While Osborn himself wasn’t an ‘’educational expander’’ in the later post-WWII understanding of term (Lemann, 2000), his approach to reconceptualizing eugenic-hereditarian intervention was, I believe, readily appropriated by people who were interested in creating mass educational policy as population policy. Loosed from reproductive endpoints, such population policy would instead shape the social order by structuring educational and vocational opportunity. The NDEA itself, recall, was a program of educational subsidies (college scholarships and loans) combined with programs for standardized testing and tracking predicated on hereditarian assumptions about individual “ability.” Such reforms fell into place, of course, just as public and higher education were rapidly expanding and racially integrating.
Osborn certainly wasn’t accomplishing anything single-handedly. His efforts cooperated with and contributed to the work of a range of other experts and reformers who—with a diversity of intentions—were coming to reconceptualize social and individual difference in the interest of forming public policy in second half of the 20th century. APS offers a wealth of materials for exploring such complex interwar/post-WWII translations and adaptations, and the sway of eugenic-hereditarian thought over many of these efforts.
- References:
Kevles, Daniel J. 1995. In the Name of Eugenics: Genetics and the Uses of Human Heredity. University of California Press. - Lemann, Nicholas. 2000. The Big Test: The Secret History of the American Meritocracy. MacMillan.
- Lombardo, Paul. 2001. “The American Breed”: Nazi Eugenics and the Origins of the Pioneer Fund.
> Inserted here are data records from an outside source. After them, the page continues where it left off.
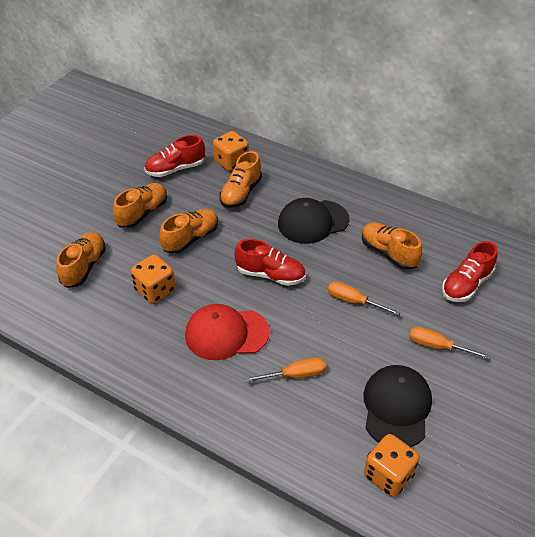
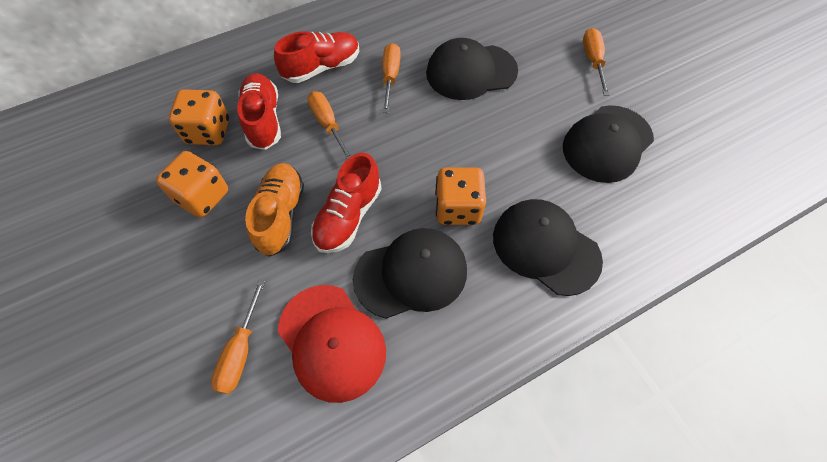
black cap: 2 -> 4
orange screwdriver: 3 -> 4
orange shoe: 5 -> 1

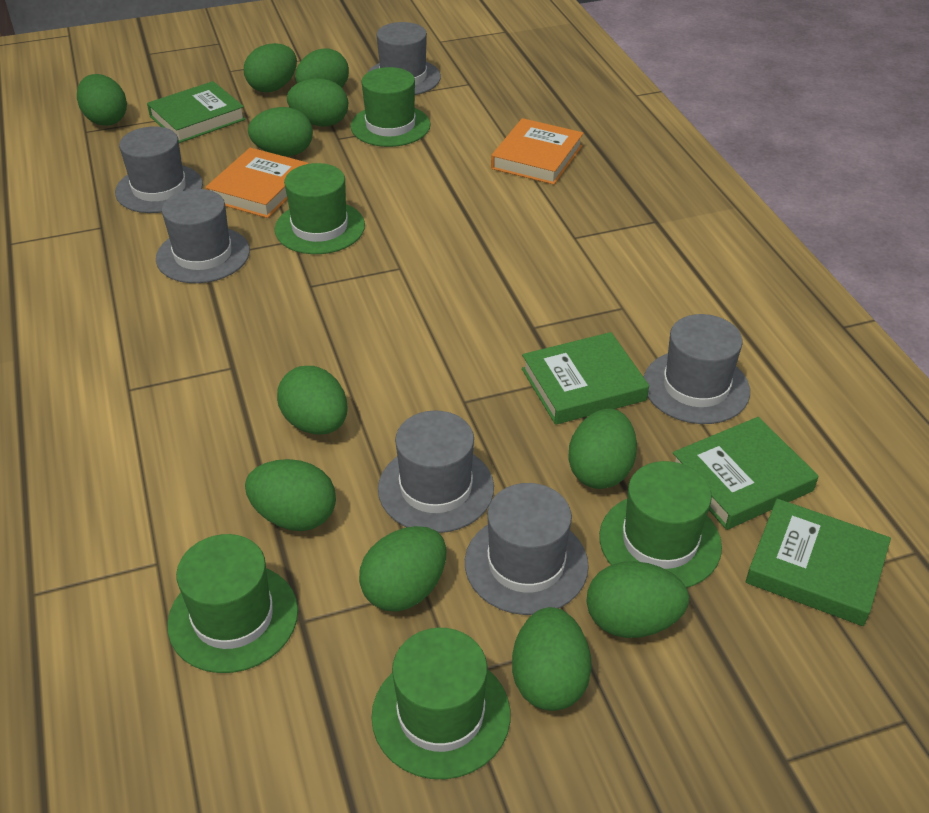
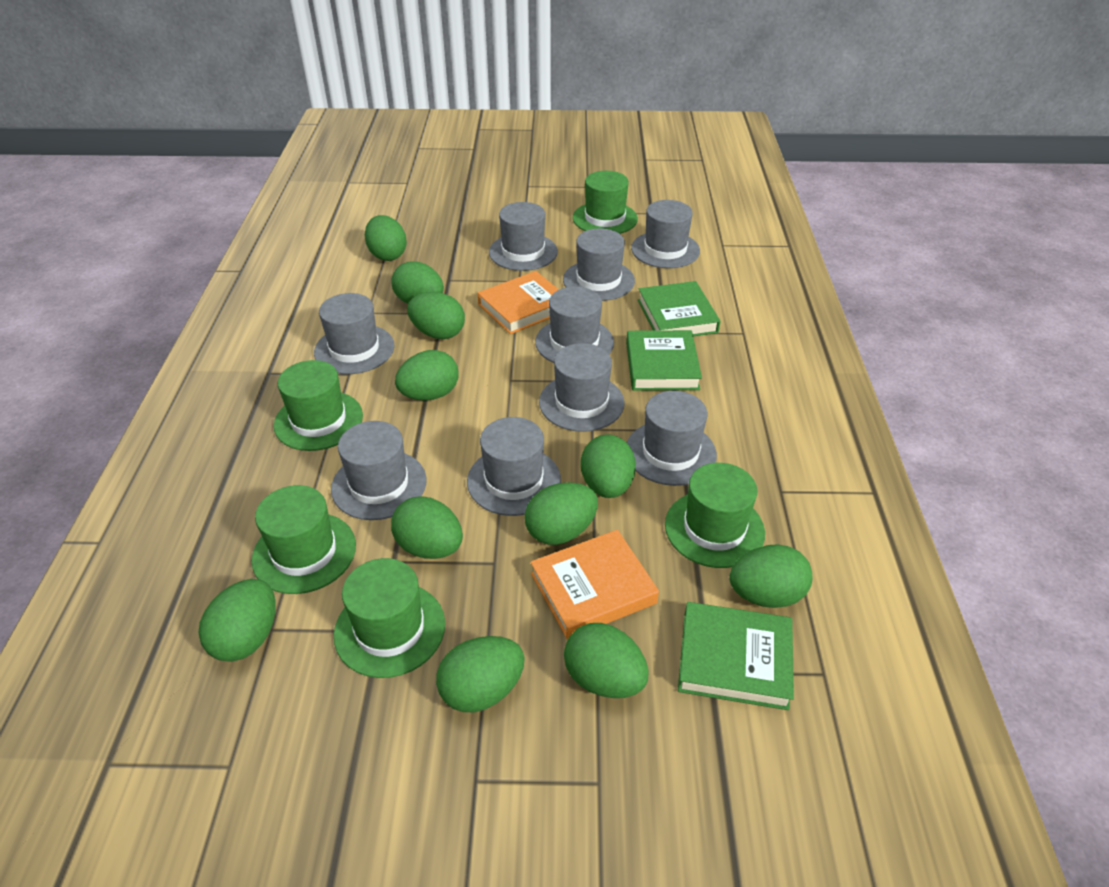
green book: 4 -> 3
grey hat: 6 -> 9

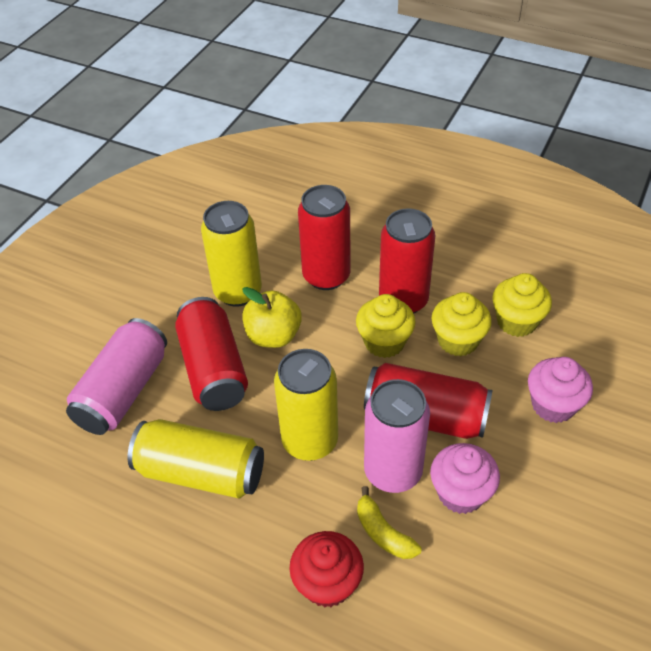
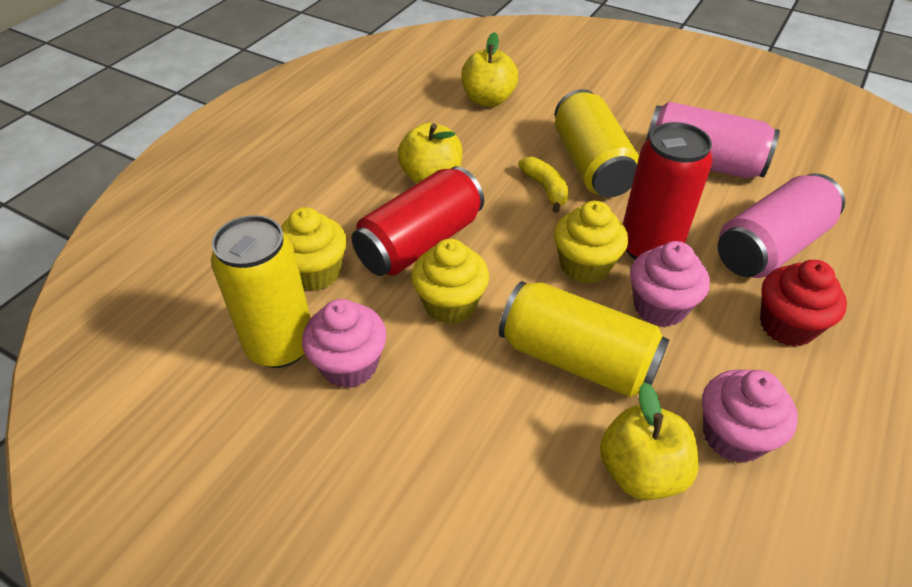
pink cupcake: 2 -> 3
red can: 4 -> 2
yellow apple: 1 -> 3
Albany Law Review, vol. 65, issue 3, pp. 743-830
- Porter, Jim Wynter. 2017. “A ‘Precious Minority’: Constructing the ‘Gifted’ and ‘Academically Talented’ Student in the Era of Brown v. Board of Education and the National Defense Education Act.” Isis, vol. 8, issue 3, pp. 581-605.
- Tucker, William H. 2002. The Funding of Scientific Racism: Wickliffe Draper and the Pioneer Fund. University of Illinois Press.